▶ Task to complete
Would you give again, exactly, the lines running from the line with "text: (549, 415)" to the end of the data below, both included?

▶ Before and after comparisons
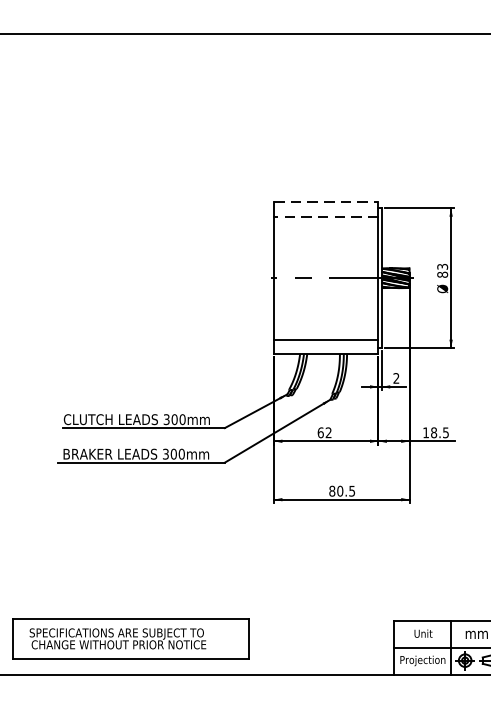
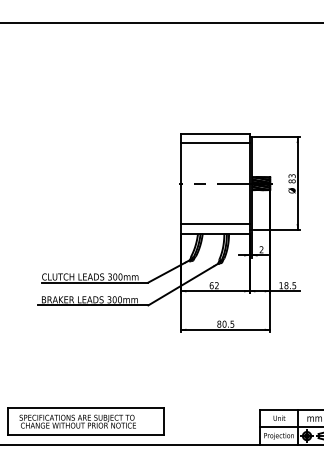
line: (326, 202) -> (215, 133), dashed -> solid
line: (325, 217) -> (214, 143), dashed -> solid

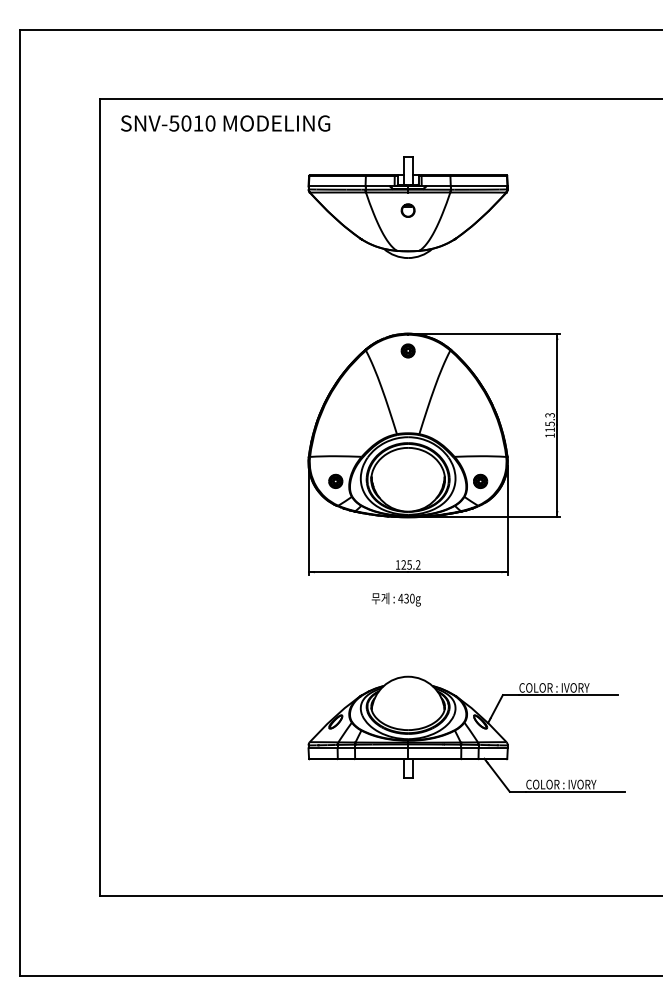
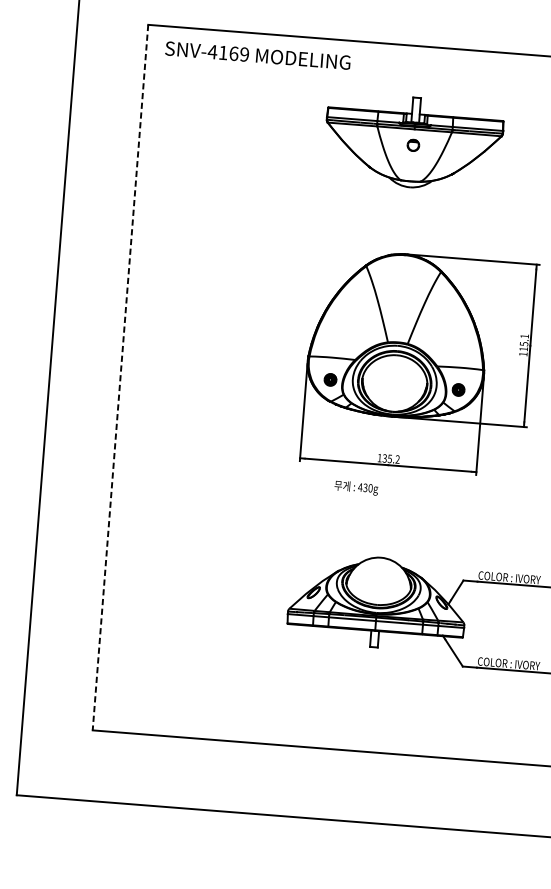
text: (191, 123) -> (227, 53), SNV-5010 -> SNV-4169
part: (407, 350) -> (403, 269), removed
text: (549, 415) -> (524, 336), 115.3 -> 115.1
line: (99, 497) -> (120, 377), solid -> dashed
text: (403, 565) -> (384, 458), 125.2 -> 135.2
text: (395, 599) -> (355, 487), moved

▶ Solution to this exercise
text: (549, 415) -> (524, 336), 115.3 -> 115.1
line: (99, 497) -> (120, 377), solid -> dashed
text: (403, 565) -> (384, 458), 125.2 -> 135.2
text: (395, 599) -> (355, 487), moved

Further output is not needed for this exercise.